Detroit was a hub of well-paying jobs for African Americans. This sounds great on paper, but below the surface, other things were being sacrificed in order to make this decent wage come to fruition. Though racism wasn’t as blatant in the North as in the South in the early to mid-1900s, it was still very much there. Many White landlords in Detroit denied housing for Black residents or charged them a higher rate.
As more and more Black Americans came to the city, housing offered became cramped. An African American, John C. Dancy, writes about the living conditions at the time in his memoir, “Sands Against The Wind”, “There was much doubling up of families, in houses that, in many instances, were unfit for human habitation. Conditions grew worse. Rents were high. The average rent for white families was $30 a month; for Negro families, it was closer to $50, and the Negro got worse housing for his money.”
This wasn’t the only way Northern racism manifested, though. Along with the denial of housing for African Americans came White American’s inexcusable desire to be separated from, and in better neighborhoods than, Black Detroiters. This led to a migration of white Detroiters to suburban areas, which coined the term White Flight.
Just as Black Americans flocked to Detroit, so did white Americans. In 1910 Detroit’s white population was 459,926 and continued to rise until it peaked in the 50s at 1,545,847. The 1967 Riots, however, influenced the city’s swap of racial majority. The riots began July 23rd and lasted until July 28th 1967, as a demonstration of Black Detroiters fighting against unfair treatment of white police officers.
The riots were devastating for Detroit where white Detroit residents fled the city, afraid to be caught in the frays. Between the 1960 census and 1970 census years, over 344,000 white Detroiters fled the city to take residence in the city’s suburbs. By 1990, white Detroit’s white population fell from the 1,182,970 it was in 1960, to 222,316. And it continued to keep falling.
In an interview with the Detroit Historical Museum, Janice “Karen” Kendall, a young downtown Detroit resident at the time, discusses her leaving the city during the riots,
Well my family just encouraged me to get out of there. And that’s what I did. I packed up my stuff and I left…. I didn’t go down [back] for 20 years.
As white Detroiters fled the city, vast resources for education and employment went with them. Inner-city schools were closed and moved to the suburbs as did the downtown automotive manufacturing plants.
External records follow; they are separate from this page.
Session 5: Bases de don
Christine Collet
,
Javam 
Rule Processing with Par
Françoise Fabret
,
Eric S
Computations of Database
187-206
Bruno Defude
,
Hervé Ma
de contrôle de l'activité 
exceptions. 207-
This resulted in unequal job loss, as well as fewer jobs overall, for Detroit’s remaining Black residents. It wasn’t until the late 2010’s that Detroit began to see their return to the city.
THE RHYME OF IT ALL
The Great Migration saw Black Americans escaping the oppressions of the South, but only to find different oppressions in the Midwest, though the oppressors were one and the same. White Flight saw a white-superiority ideology, resulting in a rejection of racial integration. These two stanzas of history didn’t repeat each other word for word but found in each other a rhyme.
There is a third stanza beginning to write itself. Since 2010, Detroit’s white population has been consistently increasing from 10.6% to 14.7% in 2019. This mirrors Detroit’s White Flight after the 1967 Riots. Even the Riots themselves were met with their own rhyming couplet in the Black Lives Matter (BLM) protests this past summer.
Yet, enter the pandemic, which has resulted in continuing unemployment inequities. According to the University of Michigan,
Nearly half of Black Detroiters and one-third of Latino Detroiters say they have lost their job due to the pandemic compared to 22% of white Detroiters.
This city is far from perfect, but now there is a greater call for advocacy for diversity and inclusion. Detroiters proved this during the BLM protests by gathering together, no matter their race, age, gender, religion, marching against racial injustice. We are on a path toward a once again thriving city, yet to better understand our history we can better influence Detroit’s fourth stanza towards a more inclusive future.